----- Bacaan -----

Rabu, 19 Oktober 2016

Resep 6 Keluarga Katolik Bahagia:


MEMAAFKAN

Sebagai manusia, kita sadar bahwa Allah menciptakan kita sebagai citra-Nya. Keadaan ini tidak ingin mengatakan bahwa kita sudah seperti Dia. Keadaan ini juga tidak ingin mengatakan bahwa kita – sebagai manusia – adalah ciptaan yang sepadan dan bahkan berani untuk menyamakan diri dengan-Nya. Kesadaran bahwa kita, sebagai manusia adalah ciptaan-Nya, semestinya mengantar pada pemahaman bahwa Dia itu Pencipta; dan kita adalah ciptaan-Nya. Maka, kita bukanlah tuhan sebagaimana Dia yang sempurna ada-Nya; tapi kita tidak terbebas dari segala kecacatan dan kerapuhan.
Manusia jika ditilik dari sisi duniawi adalah makhluk yang sangat rapuh. Kerapuhannya terletak pada kelemahan dan kecenderungan terhadap prilaku dosa. Kita mengamini bahwa Iblis diciptakan dan memilik misi untuk menggiring manusia agar bertindak dosa. Dan..., karena kerapuhannya, manusia kadang terpengaruh serta terperosok dalam hidup penuh kedosaan.
            Dari dua poin di atas dapat ditarik sebuah kesimpulan, yakni: meski manusia dicipta sebagai citra Allah, tapi karena kerapuhannya, manusia masih tetap bisa jatuh ke dalam dosa. Salah satu identifikasinya adalah manusia tidak lepas untuk dapat berlaku salah atau melakukan kesalahan.

----- Data Hasil Ekstraksi -----

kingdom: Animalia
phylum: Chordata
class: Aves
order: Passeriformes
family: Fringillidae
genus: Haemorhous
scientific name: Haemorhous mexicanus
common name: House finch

-----
----- Data Hasil Ekstraksi -----

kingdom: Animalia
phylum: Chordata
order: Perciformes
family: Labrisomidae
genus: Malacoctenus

-----
----- Data Hasil Ekstraksi -----

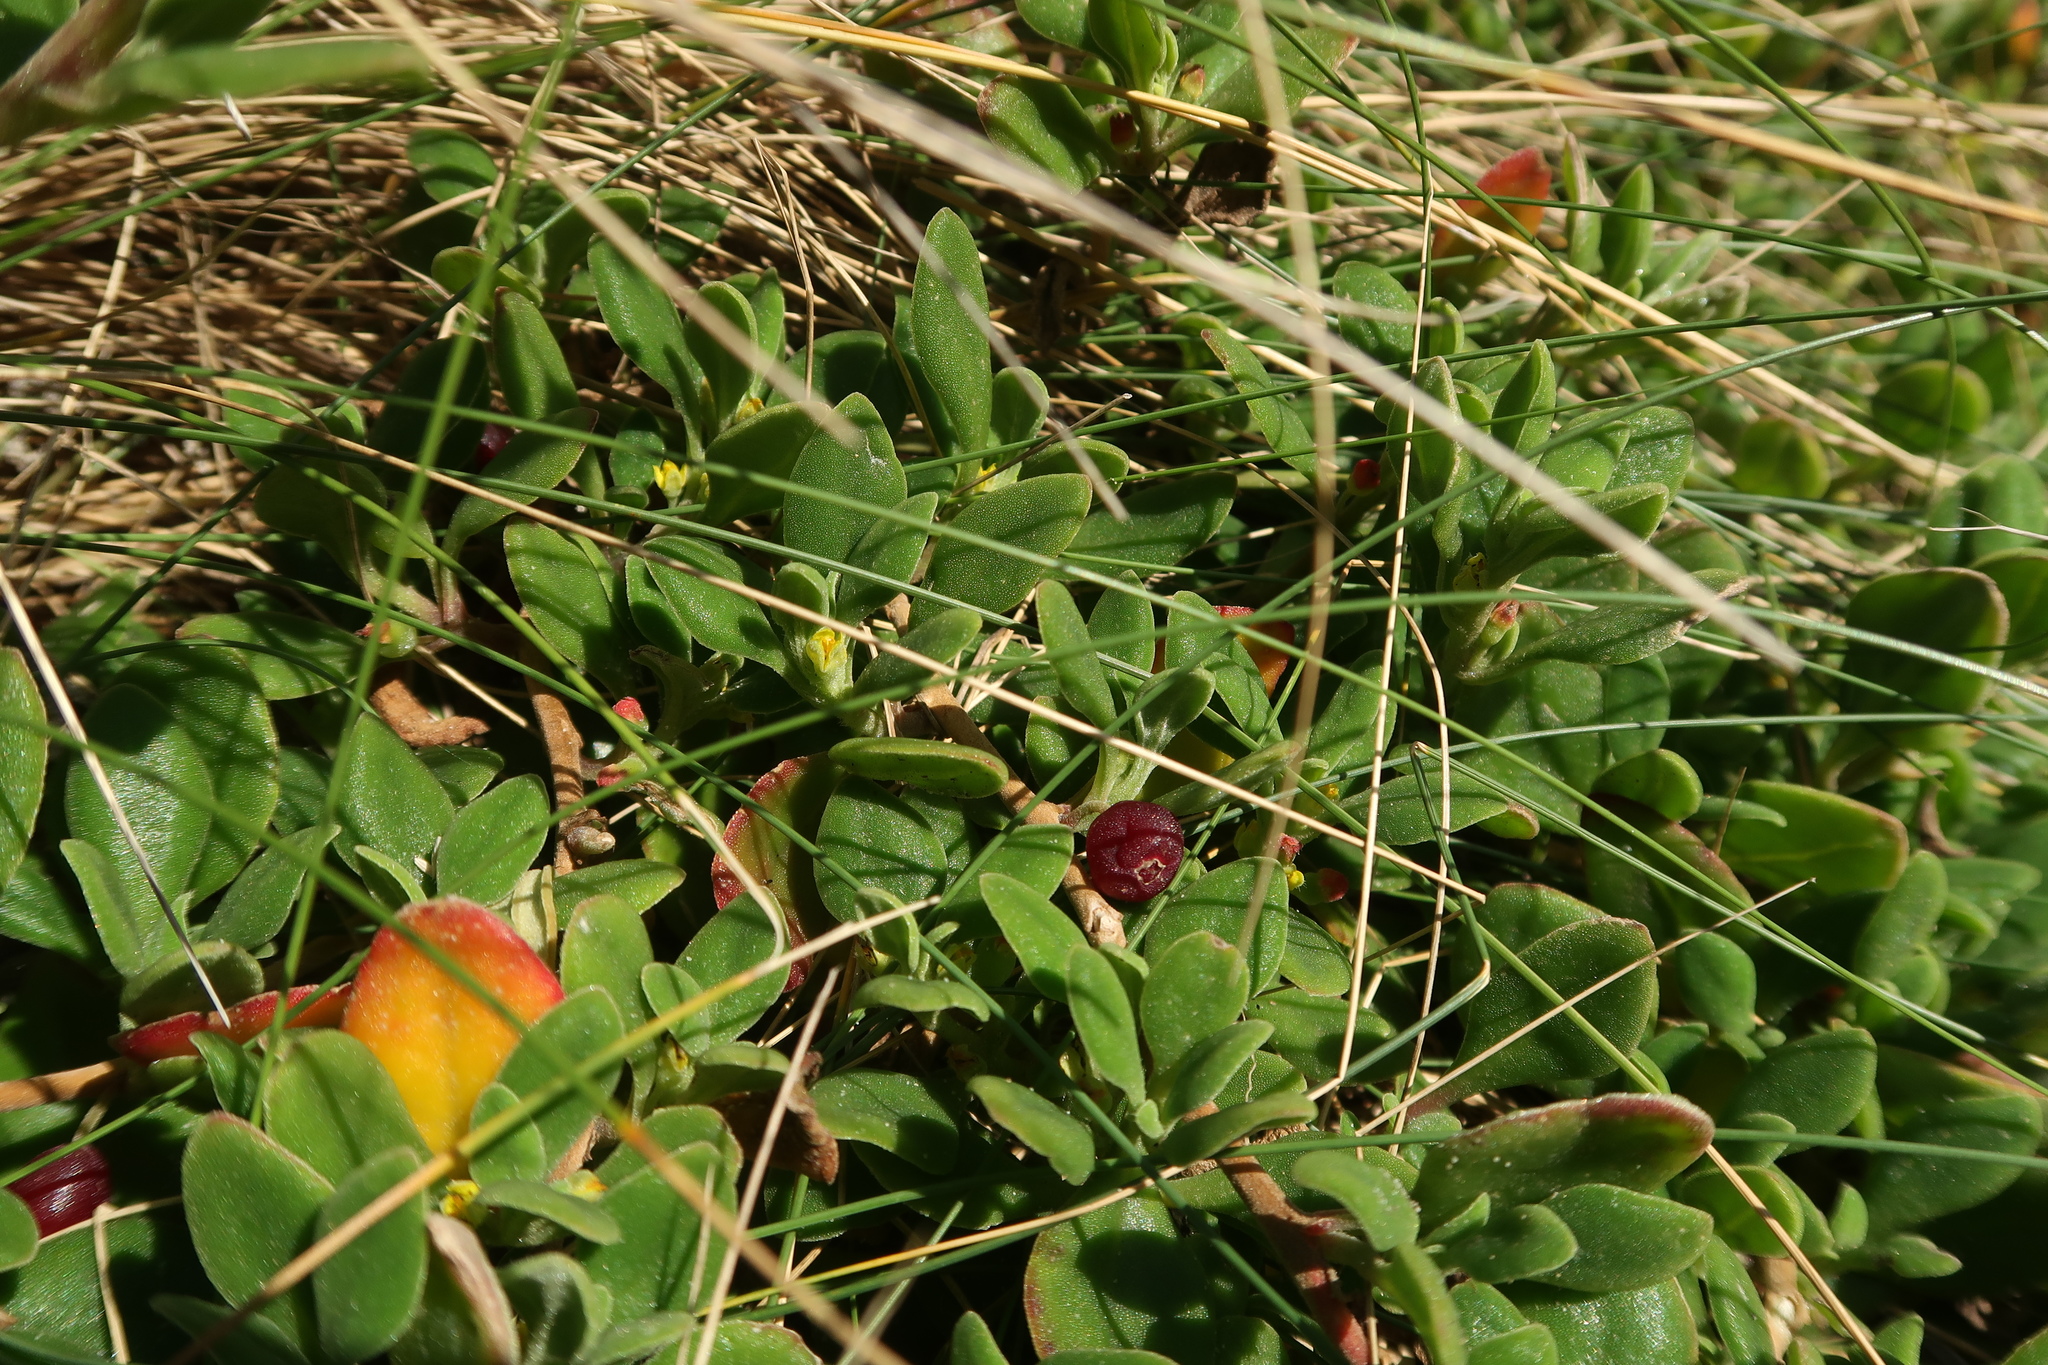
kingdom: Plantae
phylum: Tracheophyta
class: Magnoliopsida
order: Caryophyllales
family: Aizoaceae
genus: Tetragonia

-----

Isi Tugas
Kesimpulan apa yang ditarik bacaan tentang memaafkan dari dua poin pertamanya?

Jawaban Lengkap
Meski manusia dicipta sebagai citra Allah, karena kerapuhannya manusia masih tetap bisa jatuh ke dalam dosa.